2013 Winnebago Lakes Sturgeon Spearing Season - Season Synopsis, 12.03.2013

Spearers awaited the 2013 sturgeon spear fishery with great anticipation of the chance to harvest a potential record breaking fish. The number of sturgeon in the population has been increasing over the last 25+ years and recent harvests contained high percentages of "trophy" sized fish. In fact, 7 of the top 10 fish on record had been harvested in the past three seasons (2010-2012). The increase in adult population abundance and over-all size of the fish within the population has been accompanied by an increased interest in the sturgeon spearing season. A record number (4,894) of spearers applied for the 2013 Upriver Lakes (URL) lottery fishery. This is a 75% increase in the number of applicants since the lottery fishery began in 2007. In total, 12,092 spear licenses were sold for the 2013 sturgeon spear fishery, which ranks as the 3rd most ever after the 2012 (1st) and 2011 (2nd) spear fisheries.
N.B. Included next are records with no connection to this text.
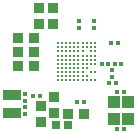
<source format=gts>
G04*
G04 #@! TF.GenerationSoftware,Altium Limited,Altium Designer,19.0.10 (269)*
G04*
G04 Layer_Color=8388736*
%FSLAX24Y24*%
%MOIN*%
G70*
G01*
G75*
%ADD21R,0.0395X0.0434*%
%ADD22R,0.0166X0.0178*%
%ADD23R,0.0611X0.0355*%
%ADD24C,0.0110*%
%ADD25R,0.0355X0.0375*%
%ADD26R,0.0316X0.0257*%
%ADD27R,0.0375X0.0355*%
%ADD28R,0.0178X0.0166*%
D21*
X1704Y-1350D02*
D03*
X1252D02*
D03*
Y-1921D02*
D03*
X1704D02*
D03*
D22*
X1590Y-2246D02*
D03*
X1366D02*
D03*
X1366Y-1025D02*
D03*
X1590D02*
D03*
X1089Y-721D02*
D03*
X1313D02*
D03*
X1275Y-69D02*
D03*
X1500D02*
D03*
X845Y-69D02*
D03*
X1070D02*
D03*
X18Y-1350D02*
D03*
X242D02*
D03*
X1383Y639D02*
D03*
X1158D02*
D03*
X-1453Y-1130D02*
D03*
X-1228D02*
D03*
D23*
X-2132Y-1696D02*
D03*
Y-1125D02*
D03*
D24*
X-620Y620D02*
D03*
X620Y-344D02*
D03*
X482D02*
D03*
X620Y-620D02*
D03*
X-482Y620D02*
D03*
X-344D02*
D03*
X-207D02*
D03*
X-69D02*
D03*
X69D02*
D03*
X207D02*
D03*
X344D02*
D03*
X482D02*
D03*
X620D02*
D03*
X-620Y482D02*
D03*
X-482D02*
D03*
X-344D02*
D03*
X-207D02*
D03*
X-69D02*
D03*
X69D02*
D03*
X207D02*
D03*
X344D02*
D03*
X482D02*
D03*
X620D02*
D03*
X-620Y344D02*
D03*
X-482D02*
D03*
X-344D02*
D03*
X-207D02*
D03*
X-69D02*
D03*
X69D02*
D03*
X207D02*
D03*
X482D02*
D03*
X620D02*
D03*
X-620Y207D02*
D03*
X-482D02*
D03*
X-344D02*
D03*
X-207D02*
D03*
X-69D02*
D03*
X69D02*
D03*
X207D02*
D03*
X344D02*
D03*
X482D02*
D03*
X620D02*
D03*
X-620Y69D02*
D03*
X-482D02*
D03*
X-344D02*
D03*
X-207D02*
D03*
X-69D02*
D03*
X69D02*
D03*
X207D02*
D03*
X344D02*
D03*
X482D02*
D03*
X620D02*
D03*
X-620Y-69D02*
D03*
X-482D02*
D03*
X-344D02*
D03*
X-207D02*
D03*
X-69D02*
D03*
X69D02*
D03*
X207D02*
D03*
X344D02*
D03*
X482D02*
D03*
X620D02*
D03*
X-620Y-207D02*
D03*
X-482D02*
D03*
X-344D02*
D03*
X-207D02*
D03*
X-69D02*
D03*
X69D02*
D03*
X207D02*
D03*
X344D02*
D03*
X-620Y-344D02*
D03*
X-482D02*
D03*
X-344D02*
D03*
X-207D02*
D03*
X-69D02*
D03*
X69D02*
D03*
X207D02*
D03*
X-620Y-482D02*
D03*
X-482D02*
D03*
X-344D02*
D03*
X-207D02*
D03*
X-69D02*
D03*
X69D02*
D03*
X207D02*
D03*
X344D02*
D03*
X-620Y-620D02*
D03*
X-482D02*
D03*
X-344D02*
D03*
X-207D02*
D03*
X-69D02*
D03*
X69D02*
D03*
X207D02*
D03*
X344D02*
D03*
X482D02*
D03*
D25*
X-1407Y325D02*
D03*
X-1939D02*
D03*
X-1407Y787D02*
D03*
X-1939D02*
D03*
X-276Y-1730D02*
D03*
X256D02*
D03*
X-1407Y-138D02*
D03*
X-1939D02*
D03*
D26*
X-295Y-2120D02*
D03*
X-669D02*
D03*
D27*
X-730Y-1174D02*
D03*
Y-1706D02*
D03*
X-1250Y1250D02*
D03*
Y1781D02*
D03*
X-787Y1250D02*
D03*
Y1781D02*
D03*
X-1180Y-1474D02*
D03*
Y-2006D02*
D03*
D28*
X-1709Y-1306D02*
D03*
Y-1082D02*
D03*
Y-1525D02*
D03*
Y-1749D02*
D03*
X600Y1352D02*
D03*
Y1128D02*
D03*
X90Y1352D02*
D03*
Y1128D02*
D03*
X1173Y-287D02*
D03*
Y-511D02*
D03*
M02*

</source>
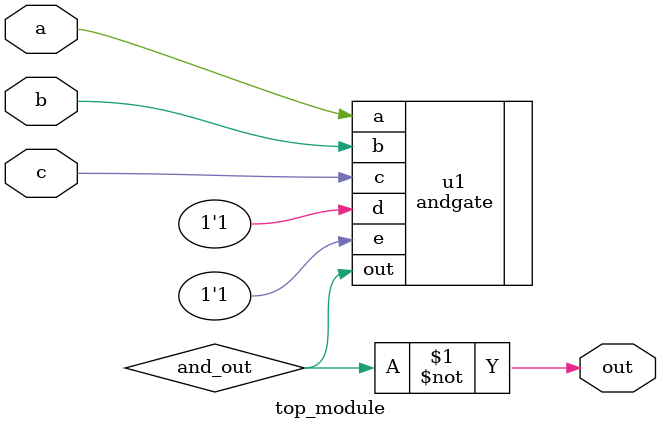
<source format=v>
module top_module (
  input a, input b, input c, 
  output out
);
	wire and_out;
  
		andgate u1 (.out(and_out), .a(a), .b(b),.c(c),.d(1'b1),.e(1'b1));
  
    assign out = ~and_out;

endmodule

</source>
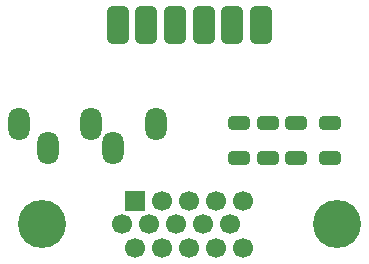
<source format=gbs>
G04 #@! TF.GenerationSoftware,KiCad,Pcbnew,9.0.0*
G04 #@! TF.CreationDate,2025-03-27T12:33:45-07:00*
G04 #@! TF.ProjectId,SNES2VGA,534e4553-3256-4474-912e-6b696361645f,1*
G04 #@! TF.SameCoordinates,Original*
G04 #@! TF.FileFunction,Soldermask,Bot*
G04 #@! TF.FilePolarity,Negative*
%FSLAX46Y46*%
G04 Gerber Fmt 4.6, Leading zero omitted, Abs format (unit mm)*
G04 Created by KiCad (PCBNEW 9.0.0) date 2025-03-27 12:33:45*
%MOMM*%
%LPD*%
G01*
G04 APERTURE LIST*
G04 Aperture macros list*
%AMRoundRect*
0 Rectangle with rounded corners*
0 $1 Rounding radius*
0 $2 $3 $4 $5 $6 $7 $8 $9 X,Y pos of 4 corners*
0 Add a 4 corners polygon primitive as box body*
4,1,4,$2,$3,$4,$5,$6,$7,$8,$9,$2,$3,0*
0 Add four circle primitives for the rounded corners*
1,1,$1+$1,$2,$3*
1,1,$1+$1,$4,$5*
1,1,$1+$1,$6,$7*
1,1,$1+$1,$8,$9*
0 Add four rect primitives between the rounded corners*
20,1,$1+$1,$2,$3,$4,$5,0*
20,1,$1+$1,$4,$5,$6,$7,0*
20,1,$1+$1,$6,$7,$8,$9,0*
20,1,$1+$1,$8,$9,$2,$3,0*%
G04 Aperture macros list end*
%ADD10RoundRect,0.475000X-0.475000X-1.125000X0.475000X-1.125000X0.475000X1.125000X-0.475000X1.125000X0*%
%ADD11RoundRect,0.250000X-0.650000X0.325000X-0.650000X-0.325000X0.650000X-0.325000X0.650000X0.325000X0*%
%ADD12R,1.700000X1.700000*%
%ADD13C,1.700000*%
%ADD14C,4.066000*%
%ADD15O,1.800000X2.800000*%
G04 APERTURE END LIST*
D10*
X146980000Y-90140000D03*
X144560000Y-90140000D03*
X142140000Y-90140000D03*
X139720000Y-90140000D03*
X137300000Y-90140000D03*
X134880000Y-90140000D03*
D11*
X145130000Y-98455000D03*
X145130000Y-101405000D03*
X147560000Y-98455000D03*
X147560000Y-101405000D03*
X150000000Y-98455000D03*
X150000000Y-101405000D03*
D12*
X136345000Y-105020000D03*
D13*
X138635000Y-105020000D03*
X140925000Y-105020000D03*
X143215000Y-105020000D03*
X145505000Y-105020000D03*
X135200000Y-107000000D03*
X137490000Y-107000000D03*
X139780000Y-107000000D03*
X142070000Y-107000000D03*
X144360000Y-107000000D03*
X136345000Y-108980000D03*
X138635000Y-108980000D03*
X140925000Y-108980000D03*
X143215000Y-108980000D03*
X145505000Y-108980000D03*
D14*
X153420000Y-107000000D03*
X128430000Y-107000000D03*
D15*
X134450000Y-100550000D03*
X132650000Y-98550000D03*
X126550000Y-98550000D03*
X128950000Y-100550000D03*
X138150000Y-98550000D03*
D11*
X152870000Y-98455000D03*
X152870000Y-101405000D03*
M02*

</source>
When the 2013 sturgeon spearing season got underway on Saturday February 9, spearers encountered variable water clarity conditions which led to two very different seasons. Spearers on the Upriver Lakes experienced favorable water clarity conditions and had a short, yet successful season with a total harvest of 261 fish over the 4 day season. Overall, water clarity on Lake Winnebago was poor, which led to a full 16 day season with a below average harvest of 306 fish.

The harvest of 306 fish from Lake Winnebago ranks the 2013 season 58th (by total harvest) of the 71 seasons since 1941 (minus 2 during WWII that we do not have records for). Of the 25 seasons held on the Upriver Lakes since 1952, the 2013 season ranks 16th in terms of total harvest (see summary tables at the end of the full report).
As predicted, the large fish phenomenon continued in 2013, and actually increased on Lake Winnebago. Sturgeon biologists and researchers in the 1950s-1980s believed that sturgeon size structure was favorable if more than 1% of the total harvest was comprised of fish larger than 100 pounds. Starting in 2007, we started to see much higher percentages of these larger fish appearing in the harvest. For example, the percentages of fish greater than 100 pounds in the Lake Winnebago harvest were 1.93% in 2007, 5.04% in 2010 and 6.48% in 2012. This trend continued in 2013, where a record 9.5% of the Lake Winnebago harvest was comprised of fish larger than 100 pounds. The 2013 spear fishery also contributed a fish to the top 10 on record, as Peter Vander Wielen's 80.0", 179.0 pound sturgeon harvested on opening day currently ranks 6th largest since modern sturgeon spear fisheries began in 1932. These larger fish are now showing up in our population and fishery due to timely regulations, the elimination of excessive harvest from illegal fisheries in the 1930s-1960s, recruitment into the fishery of a series of strong year classes from the 1940s-1950s, and periodic very large hatches of gizzard shad.